We find ourselves, therefore, in an era which already seems remote, a time when the living room was still arranged around the radiogram, the wireless being the household altar, occupying the place soon to be accorded to the television set, when people switched religion as you might say, swapped old gods for new. And when Jonas Wergeland was a boy the most eagerly awaited radio programme was the Saturday Children’s Hour , and best of all, like the trinket in the centre of a lucky potato: the weekly serial. Jonas could never get enough of these, especially the noises in the background which one could barely hear but which acted like drum rolls on his nerves, made him bite his knuckles — creaking doors, footsteps on stairs, matches being struck inside dark caves — his brain fairly seethed, he saw those scenes, clearer than he ever would later when he saw, with his own eyes I mean, those notorious pieces on television’s Armchair Theatre : the Finnish plays, for example, with their hilariously exaggerated sounds of feet scrunching through cold snow.
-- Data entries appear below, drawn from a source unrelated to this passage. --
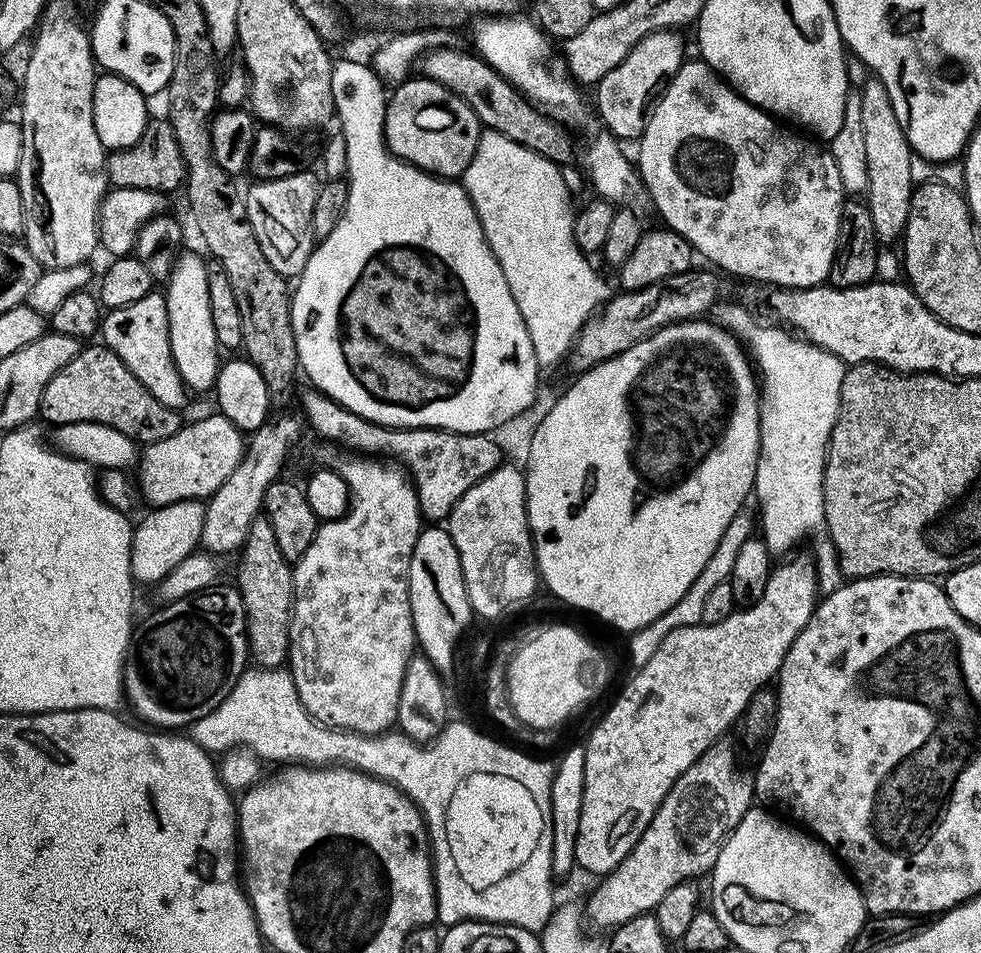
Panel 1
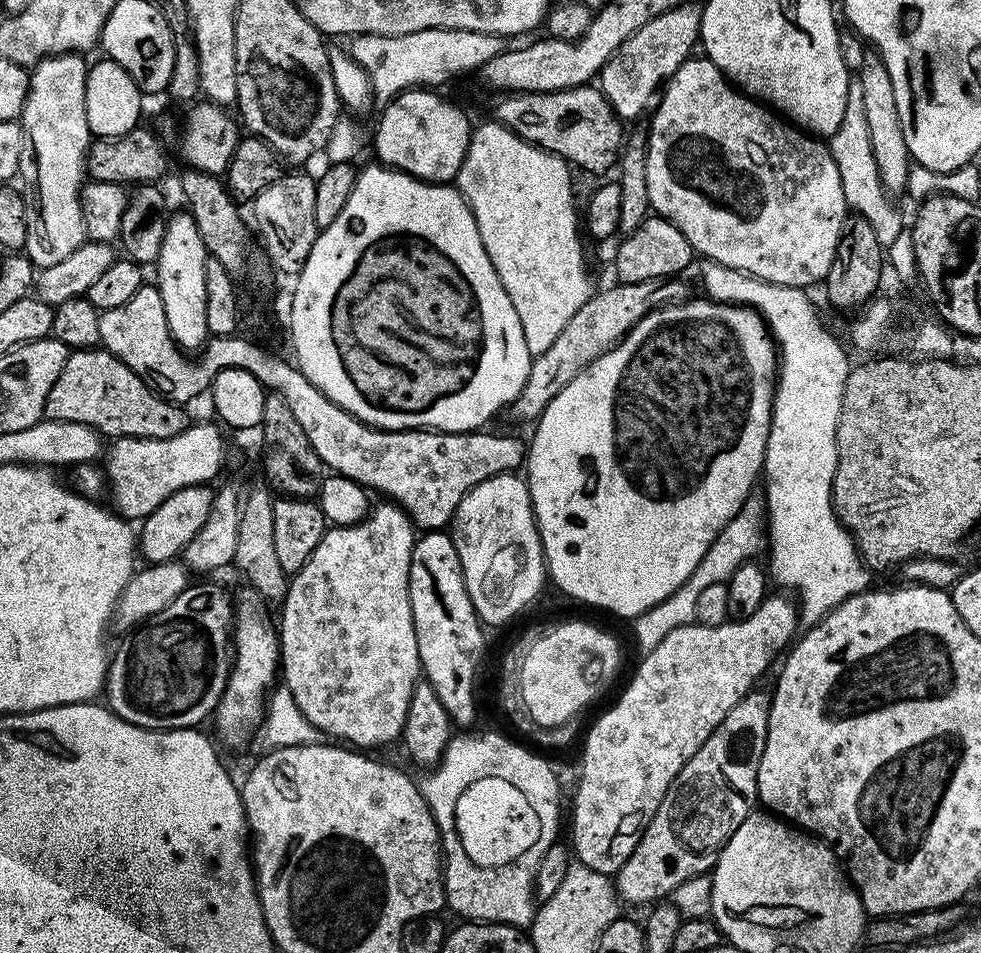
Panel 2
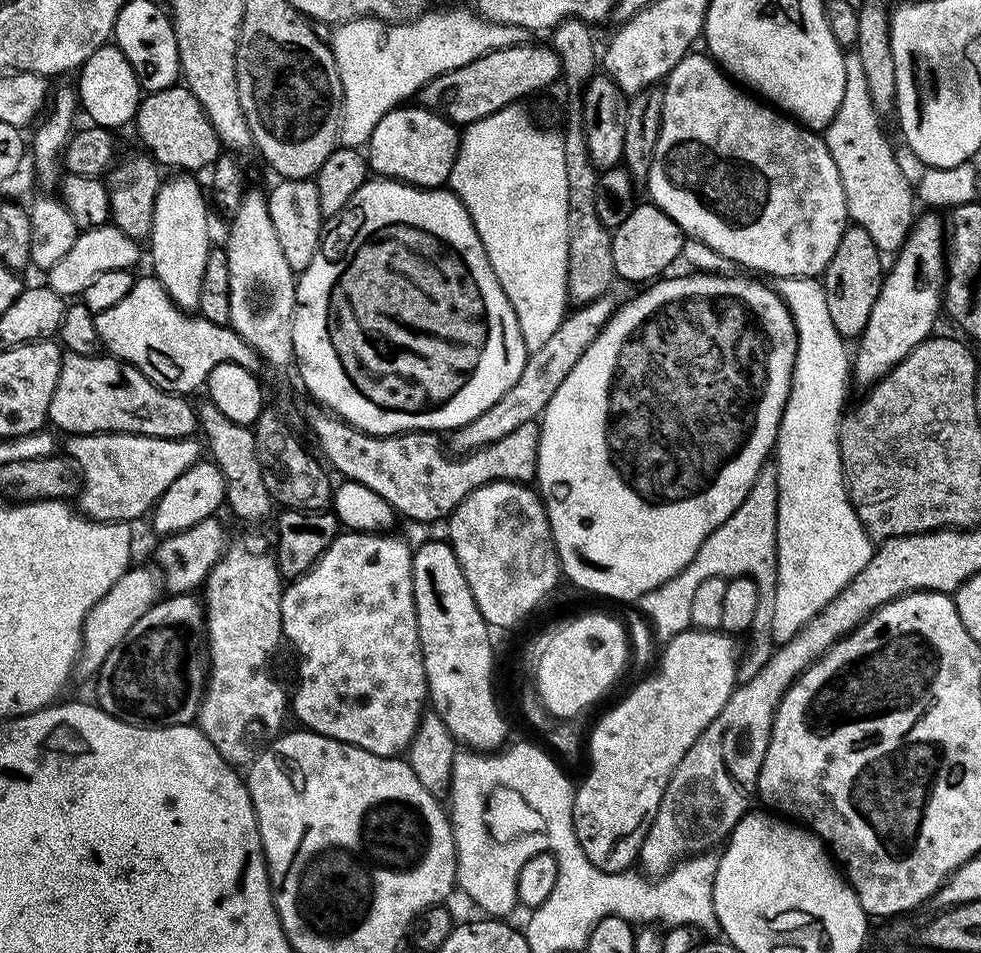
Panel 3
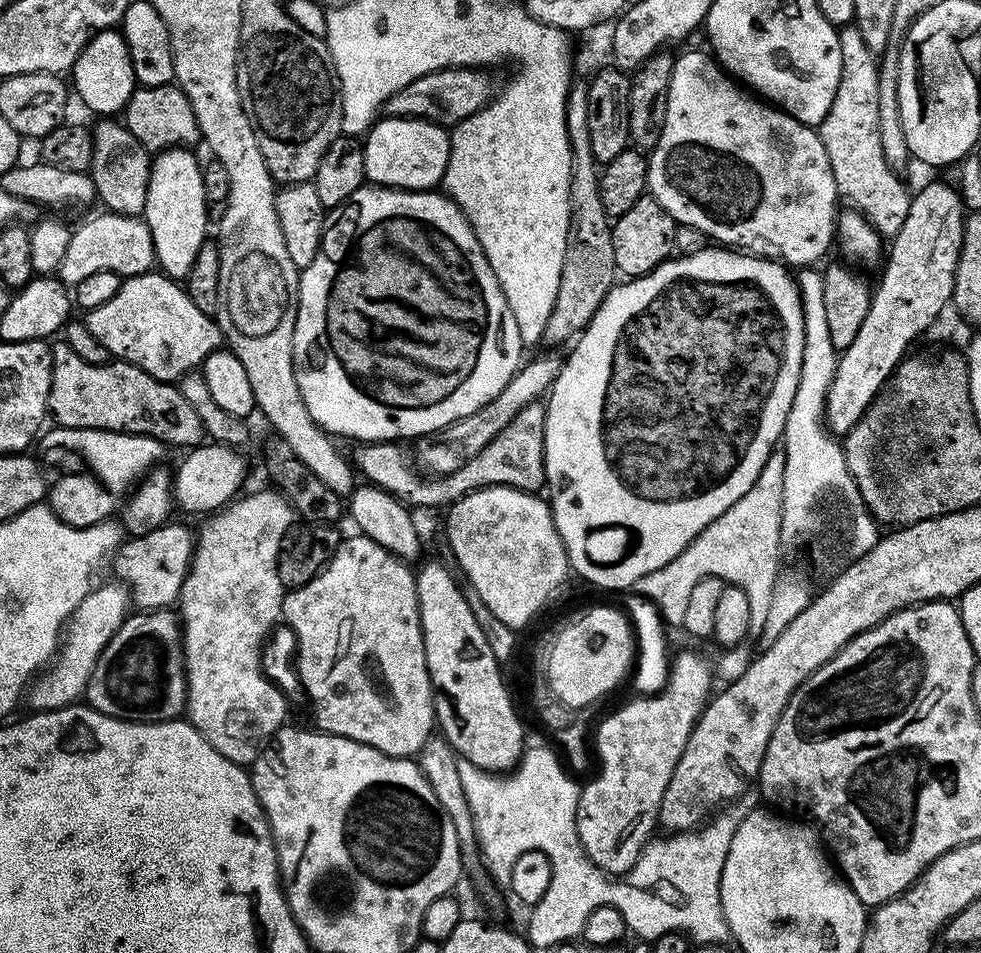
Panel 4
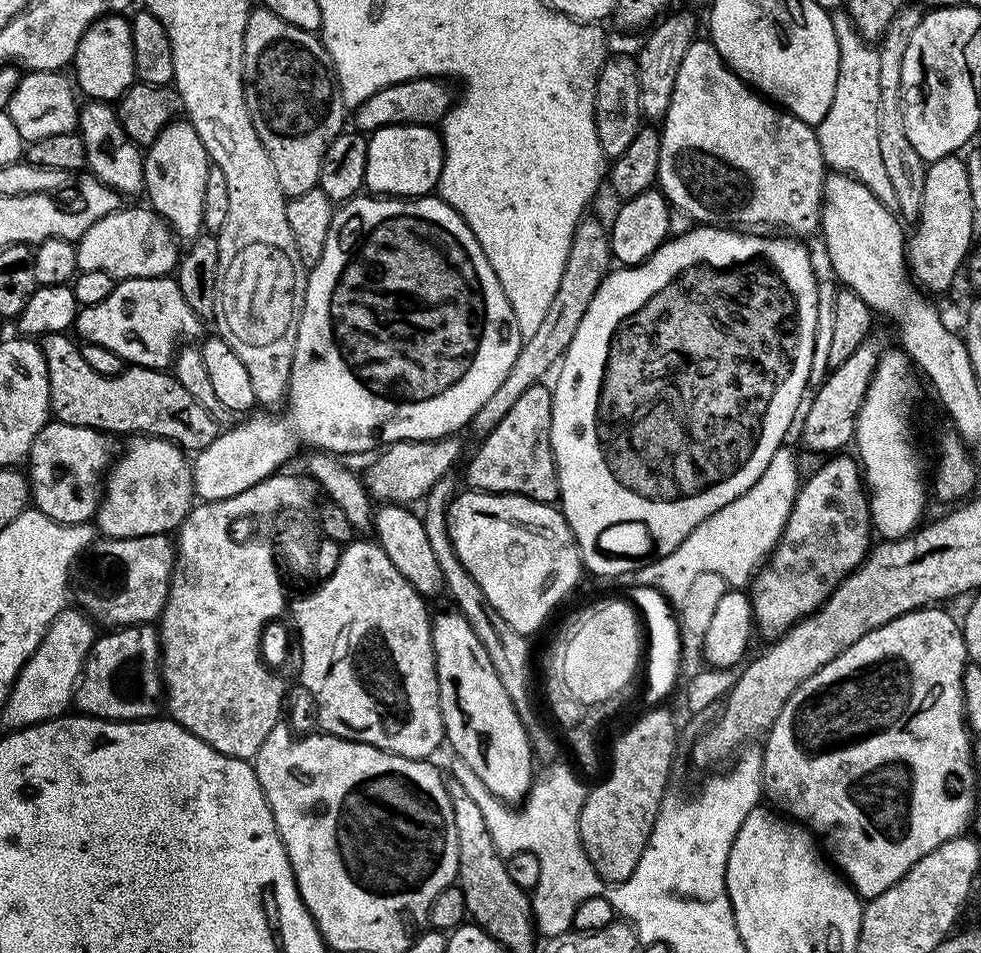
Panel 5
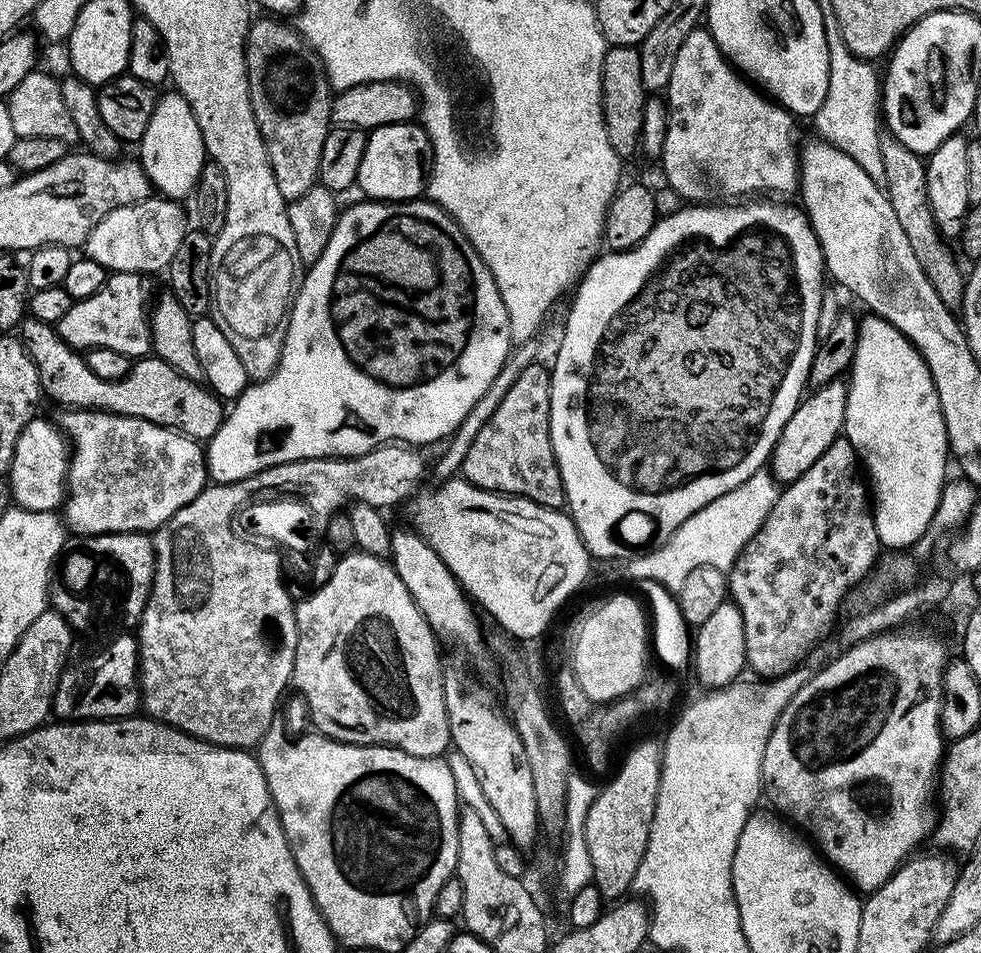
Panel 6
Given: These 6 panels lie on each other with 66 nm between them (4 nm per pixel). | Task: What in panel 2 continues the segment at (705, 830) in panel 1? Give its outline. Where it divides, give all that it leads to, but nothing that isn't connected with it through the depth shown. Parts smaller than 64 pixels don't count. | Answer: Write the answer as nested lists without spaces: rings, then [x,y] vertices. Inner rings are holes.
[[[753,690],[744,696],[726,718],[698,746],[698,754],[690,758],[678,770],[678,778],[670,782],[670,790],[666,790],[666,798],[662,798],[662,806],[654,810],[654,818],[646,826],[638,846],[626,858],[620,871],[615,873],[614,883],[621,901],[632,904],[648,904],[663,901],[675,893],[682,882],[701,874],[708,874],[716,867],[716,862],[724,845],[731,838],[732,832],[738,830],[743,820],[752,814],[757,807],[756,783],[758,782],[758,762],[762,762],[762,750],[766,746],[768,733],[768,705],[770,696],[767,691]]]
All those afternoons spent in a chair pulled up close to the radio — breathtaking hours of listening to The Road to Agra, The Jungle Book, Around the World in Eighty Days — taught Jonas that sounds have an unconscious effect on us, just as a song can tip an incident over into a whole other dimension — like the time, one May 17, when Wolfgang Michaelsen, under duress, of course, and blushing furiously, played an infernally strident clarinet during the singing of the national anthem on the flag green in the morning, thus inserting an ironic, not to say anarchic, element into the pompously patriotic tenor of the day: the chairman of the residents’ association, standing there in his new suit, May 17 ribbons fluttering, all the children in their Sunday best with money burning a hole in their pockets. All things considered, it was the radio, and more specifically the radio plays, which truly taught Jonas Wergeland about the power of illusion, how little it took to fire people’s imaginations. ‘It’s really quite amazing,’ he said to Ørn, ‘how the mere sound of somebody crumpling a bit of paper can make you so scared you pee your pants.’